The lower the share price the higher the starting dividend yield, assuming the dividend isn't decreased. That's why I picked the four shares below, which have some of the safest dividends on the ASX:
Rural Funds Group (ASX: RFF)
This is a real estate investment trust (REIT) which owns farmland across Australia. It owns cattle, vineyards, almonds, macadamia and cotton.
It just reported its half-year report which included its clockwork 4% increase to the distribution which it tries to give to shareholders each year. It has already given another prediction of a 4% increase in FY21.
Rural Funds has a good strategy of investing in productivity improvements at its farms to increase the rental income and value.
The FY21 distribution translates to a yield of 6.1% at the current share price of $1.84.
Washington H. Soul Pattinson and Co. Ltd (ASX: SOL)
Soul Patts is one of the few businesses on the ASX that already has great longevity and paid a dividend every year for over 100 years which includes through world wars, the recessions, different politicians and so on.
It's an investment conglomerate that is invested in various industries including building products, resources, pharmacies, telecommunications and so on.
The conservative and diversified approach of Soul Patts has led to market-beating total returns by the company over the long-term compared to the ASX.
It has grown its dividend every year since 2000 and currently has a trailing grossed-up dividend yield of 4.3%.
Brickworks Limited (ASX: BKW)
Brickworks is actually closely linked with Soul Patts. Brickworks owns a large 39.4% position of Soul Patts, and Soul Patts owns a large 43.9% position of Brickworks. It has been a very useful, profitable cross-holding for both businesses.
The company also has a 50% stake in an industrial property trust, it is partnered with Goodman Group (ASX: GMG). The trust's value and net income are growing – well-placed logistics properties are extremely important in the world with today's eCommerce. More properties are planned to be finished in the next few years.

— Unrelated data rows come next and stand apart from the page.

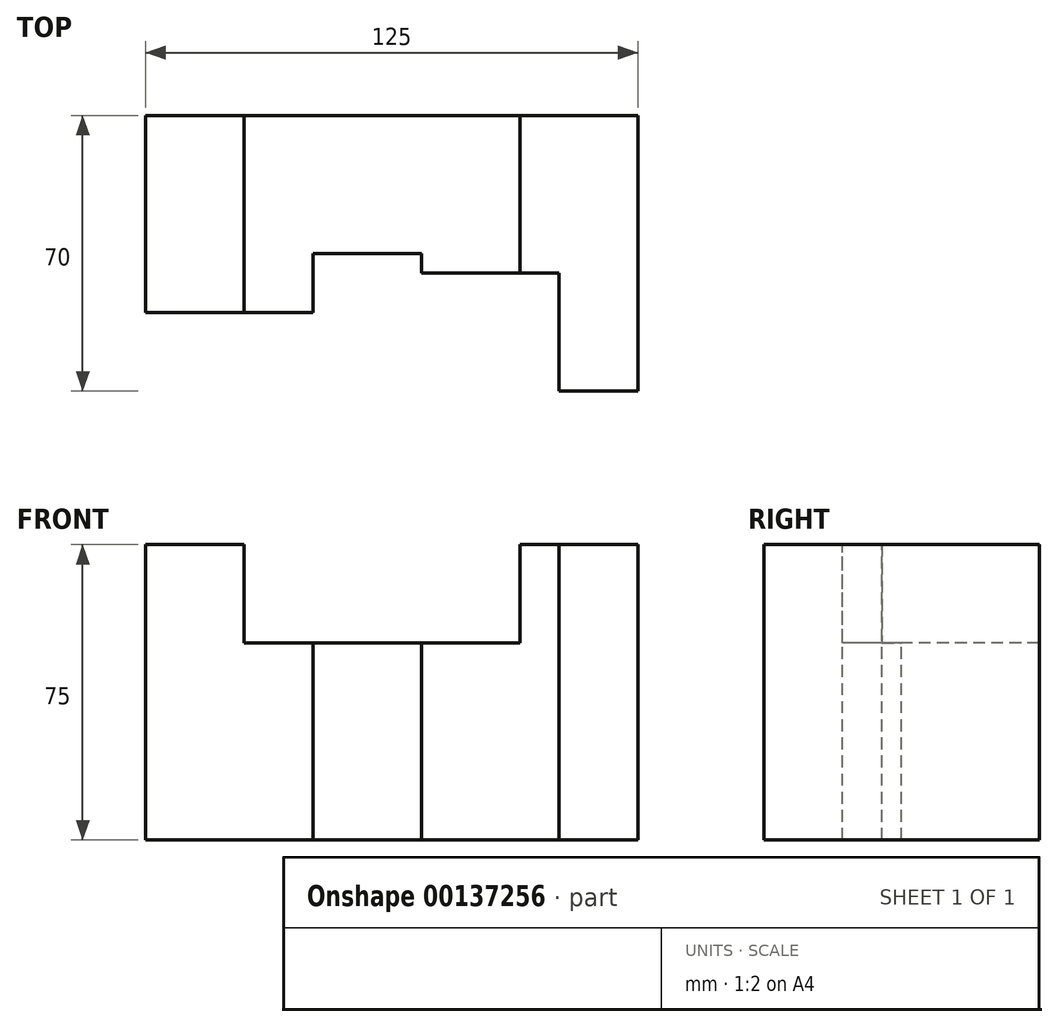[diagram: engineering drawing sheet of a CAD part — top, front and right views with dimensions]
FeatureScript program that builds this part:
annotation { "Feature Type Name" : "Feature", "Feature Type Description" : "" }
export const myFeature = defineFeature(function(context is Context, id is Id, definition is map)
    precondition{}
    {
        {
            var Q0;
            Q0=qCreatedBy(makeId("Front.planeOp"),FACE);
            var sketch = newSketch(context, id + "F0", { "sketchPlane" : qUnion([Q0])});
            skLineSegment(sketch, "E0", {"start": v(0, 0) * mm, "end": v(125, 0) * mm});
            skLineSegment(sketch, "E1", {"start": v(125, 0) * mm, "end": v(125, 75) * mm});
            skLineSegment(sketch, "E2", {"start": v(125, 75) * mm, "end": v(0, 75) * mm});
            skLineSegment(sketch, "E3", {"start": v(0, 75) * mm, "end": v(0, 0) * mm});
            skSolve(sketch);
        }
        {
            var Q0;
            Q0 = qSketchRegion(id + "F0", true);
            extrude(context, id + "F1", {"entities" : qUnion([Q0]), "oppositeDirection" : true, "depth" : 70 * mm});
        }
        {
            var Q0;
            Q0=makeQuery(id+"F1.opExtrude","CAP_FACE",FACE,{"disambiguationData":[OSD([sQuery(id+"F0.wireOp",EDGE,"E0"),sQuery(id+"F0.wireOp",EDGE,"E1"),sQuery(id+"F0.wireOp",EDGE,"E2"),sQuery(id+"F0.wireOp",EDGE,"E3")])],"isStart":true});
            var sketch = newSketch(context, id + "F2", { "sketchPlane" : qUnion([Q0])});
            skLineSegment(sketch, "E4", {"start": v(25, 75) * mm, "end": v(25, 50) * mm});
            skLineSegment(sketch, "E5", {"start": v(25, 50) * mm, "end": v(95, 50) * mm});
            skLineSegment(sketch, "E6", {"start": v(95, 50) * mm, "end": v(95, 75) * mm});
            skLineSegment(sketch, "E7", {"start": v(95, 75) * mm, "end": v(25, 75) * mm});
            skSolve(sketch);
        }
        {
            var Q0;
            Q0 = qSketchRegion(id + "F2", true);
            extrude(context, id + "F3", {"entities" : qUnion([Q0]), "operationType" : NewBodyOperationType.REMOVE, "endBound" : BoundingType.THROUGH_ALL, "oppositeDirection" : true, "depth" : 25 * mm});
        }
        {
            var Q0;
            {var subQ0=sQuery(id+"F0.wireOp",EDGE,"E3");var subQ1=sQuery(id+"F0.wireOp",EDGE,"E2");Q0=makeQuery(id+"F3.boolean.opBoolean","SPLIT",FACE,{"disambiguationData":[TD([makeQuery(id+"F1.opExtrude","SWEPT_FACE",FACE,{"disambiguationData":[OSD([subQ0])]})])],"derivedFrom":makeQuery(id+"F1.opExtrude","SWEPT_FACE",FACE,{"disambiguationData":[OSD([subQ1])]})});}
            var sketch = newSketch(context, id + "F4", { "sketchPlane" : qUnion([Q0])});
            skLineSegment(sketch, "E8", {"start": v(0, 20) * mm, "end": v(42.5, 20) * mm});
            skLineSegment(sketch, "E9", {"start": v(42.5, 20) * mm, "end": v(42.5, 35) * mm});
            skLineSegment(sketch, "E10", {"start": v(42.5, 35) * mm, "end": v(70, 35) * mm});
            skLineSegment(sketch, "E11", {"start": v(70, 35) * mm, "end": v(70, 30) * mm});
            skLineSegment(sketch, "E12", {"start": v(70, 30) * mm, "end": v(105, 30) * mm});
            skLineSegment(sketch, "E13", {"start": v(105, 30) * mm, "end": v(105, 0) * mm});
            skLineSegment(sketch, "E14", {"start": v(105, 0) * mm, "end": v(0, 0) * mm});
            skLineSegment(sketch, "E15", {"start": v(0, 0) * mm, "end": v(0, 20) * mm});
            skSolve(sketch);
        }
        {
            var Q0;
            Q0 = qSketchRegion(id + "F4", true);
            extrude(context, id + "F5", {"entities" : qUnion([Q0]), "operationType" : NewBodyOperationType.REMOVE, "endBound" : BoundingType.THROUGH_ALL, "oppositeDirection" : true, "depth" : 25 * mm});
        }
    });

Brickworks' building products divisions are impressive and they are leaders or a top challenger in each market they operate. Australia is a growing market with a lot of long-term growth potential as the population rises. It also recently expanded into the US with three acquisitions, which diversifies its earnings.

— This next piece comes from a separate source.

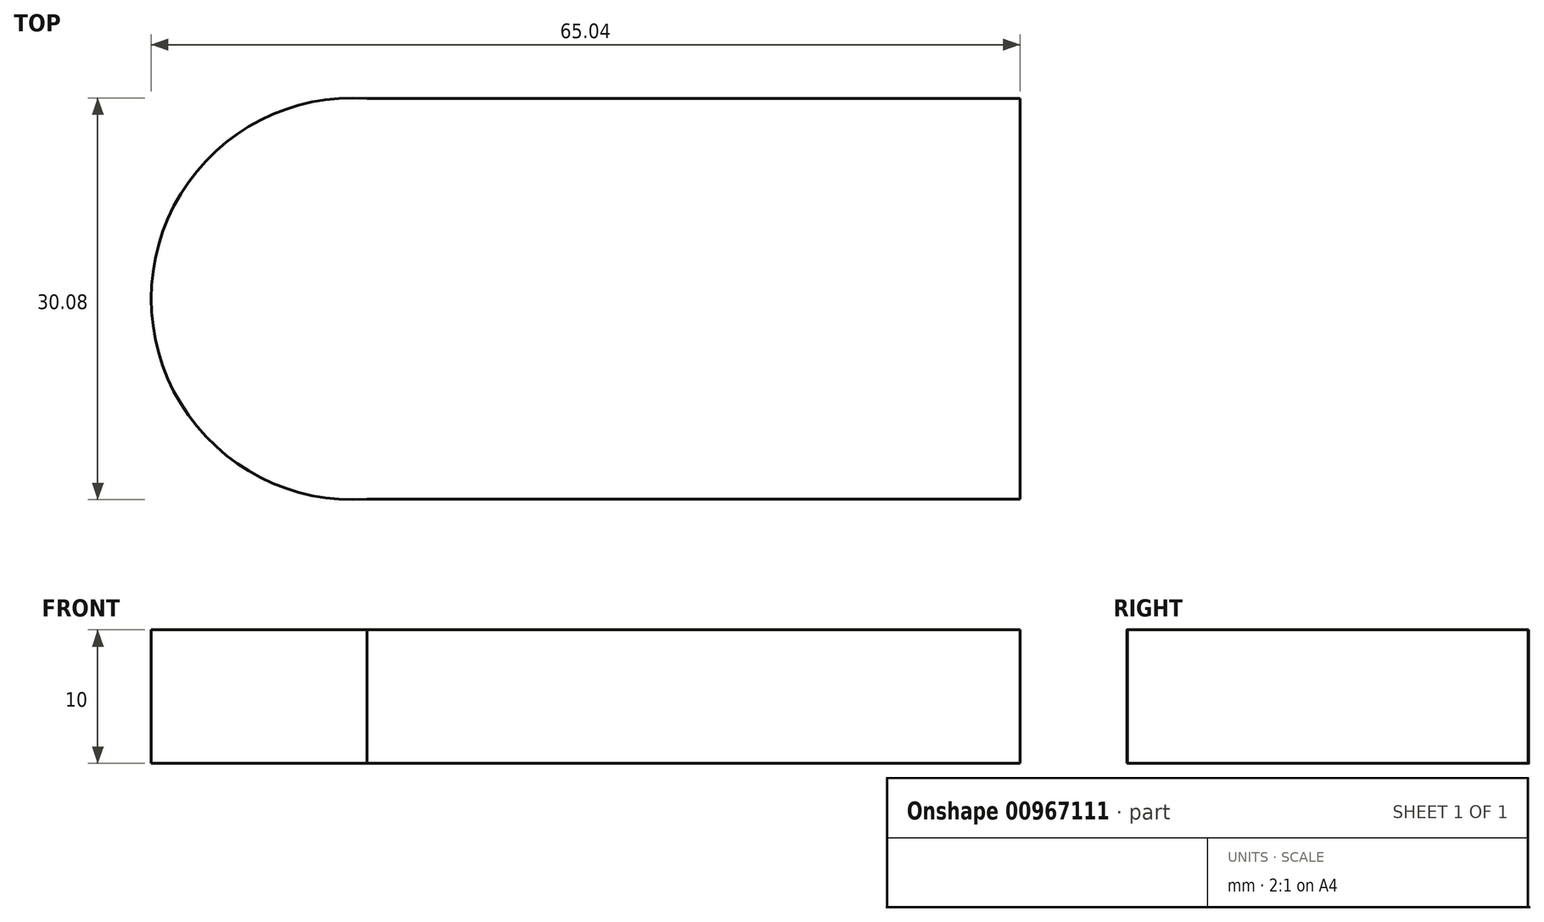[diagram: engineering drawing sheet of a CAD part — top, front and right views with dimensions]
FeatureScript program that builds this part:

It has grown or maintained its dividend each year since 1976 and it currently has a trailing grossed-up dividend yield of 4.7%.
Future Generation Investment Company Ltd (ASX: FGX)
Future Generation is a listed investment company (LIC) which is invested in the funds of around 20 ASX-focused fund managers that work for free so that Future Generation can donate 1% of its net assets to youth charities each year. A great initiative.
The LIC hasn't been around that long but it just increased its dividend again in its full year FY19 result. Its FY19 total dividend was 5 cents per share, which currently translates to a 6.7% grossed-up dividend yield at the time of writing.
A growing dividend is one of the main aims of Future Generation whilst also providing a (growing) stream of donations to the charities. In recent times it has been trading at a discount of more than 10% to its net tangible assets (NTA).
Foolish takeaway
I like these four dividend shares, which is why three of the four are already in my income portfolio. I think they are some of the most likely candidates to keep growing the dividend during the coronavirus problems, particularly Soul Patts and Rural Funds.